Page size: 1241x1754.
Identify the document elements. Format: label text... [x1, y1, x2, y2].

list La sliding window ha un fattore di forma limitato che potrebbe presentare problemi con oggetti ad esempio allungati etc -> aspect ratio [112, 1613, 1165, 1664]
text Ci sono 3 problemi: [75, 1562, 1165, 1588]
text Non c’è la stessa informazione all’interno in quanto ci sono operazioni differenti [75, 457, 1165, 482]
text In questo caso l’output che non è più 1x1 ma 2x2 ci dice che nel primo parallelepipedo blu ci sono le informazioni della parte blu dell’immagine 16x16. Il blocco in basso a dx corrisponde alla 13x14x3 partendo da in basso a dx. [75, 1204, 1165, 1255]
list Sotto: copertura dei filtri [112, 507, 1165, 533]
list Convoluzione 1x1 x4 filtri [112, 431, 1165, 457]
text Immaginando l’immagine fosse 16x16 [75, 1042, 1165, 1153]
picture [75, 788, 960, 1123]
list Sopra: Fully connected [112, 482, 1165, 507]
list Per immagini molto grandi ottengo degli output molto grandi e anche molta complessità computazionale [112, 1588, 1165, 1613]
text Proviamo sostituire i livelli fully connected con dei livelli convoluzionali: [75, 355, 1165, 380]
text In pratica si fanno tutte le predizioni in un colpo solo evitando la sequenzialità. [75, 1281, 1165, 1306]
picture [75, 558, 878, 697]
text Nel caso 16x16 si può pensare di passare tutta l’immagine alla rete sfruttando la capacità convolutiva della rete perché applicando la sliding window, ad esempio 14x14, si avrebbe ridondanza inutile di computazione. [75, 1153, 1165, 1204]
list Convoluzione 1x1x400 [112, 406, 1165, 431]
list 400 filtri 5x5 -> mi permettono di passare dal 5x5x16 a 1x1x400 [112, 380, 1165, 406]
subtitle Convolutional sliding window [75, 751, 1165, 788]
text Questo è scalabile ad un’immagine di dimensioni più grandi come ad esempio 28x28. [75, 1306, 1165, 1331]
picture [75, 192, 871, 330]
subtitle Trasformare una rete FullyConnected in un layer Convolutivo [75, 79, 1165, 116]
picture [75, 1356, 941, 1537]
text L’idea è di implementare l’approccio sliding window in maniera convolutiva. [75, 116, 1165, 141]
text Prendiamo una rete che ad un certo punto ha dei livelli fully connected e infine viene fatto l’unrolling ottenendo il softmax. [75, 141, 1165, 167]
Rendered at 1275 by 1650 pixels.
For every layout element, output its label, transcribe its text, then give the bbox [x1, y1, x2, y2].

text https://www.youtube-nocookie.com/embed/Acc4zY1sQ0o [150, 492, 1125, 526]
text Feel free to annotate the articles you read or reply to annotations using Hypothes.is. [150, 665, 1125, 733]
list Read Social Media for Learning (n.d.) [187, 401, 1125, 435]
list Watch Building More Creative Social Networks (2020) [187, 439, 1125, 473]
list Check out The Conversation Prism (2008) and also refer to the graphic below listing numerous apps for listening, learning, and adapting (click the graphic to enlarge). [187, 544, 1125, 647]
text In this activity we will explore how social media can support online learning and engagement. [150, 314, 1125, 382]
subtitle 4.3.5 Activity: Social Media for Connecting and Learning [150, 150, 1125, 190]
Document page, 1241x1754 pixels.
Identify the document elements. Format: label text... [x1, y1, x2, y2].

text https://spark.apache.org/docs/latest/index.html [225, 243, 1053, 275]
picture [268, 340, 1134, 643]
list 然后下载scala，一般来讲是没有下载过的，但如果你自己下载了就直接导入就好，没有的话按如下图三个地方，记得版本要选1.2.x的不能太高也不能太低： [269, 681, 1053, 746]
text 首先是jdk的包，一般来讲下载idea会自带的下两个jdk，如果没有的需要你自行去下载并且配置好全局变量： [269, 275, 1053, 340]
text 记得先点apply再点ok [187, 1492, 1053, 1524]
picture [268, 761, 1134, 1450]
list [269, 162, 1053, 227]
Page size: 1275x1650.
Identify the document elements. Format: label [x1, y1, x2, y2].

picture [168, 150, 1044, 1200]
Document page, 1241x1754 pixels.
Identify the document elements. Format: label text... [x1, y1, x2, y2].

*TASK DETAILS*: Bring together each line above where the string "size" turns up.

*TASK RESULT*:
Page size: 1241x1754.
Page size: 1275x1650.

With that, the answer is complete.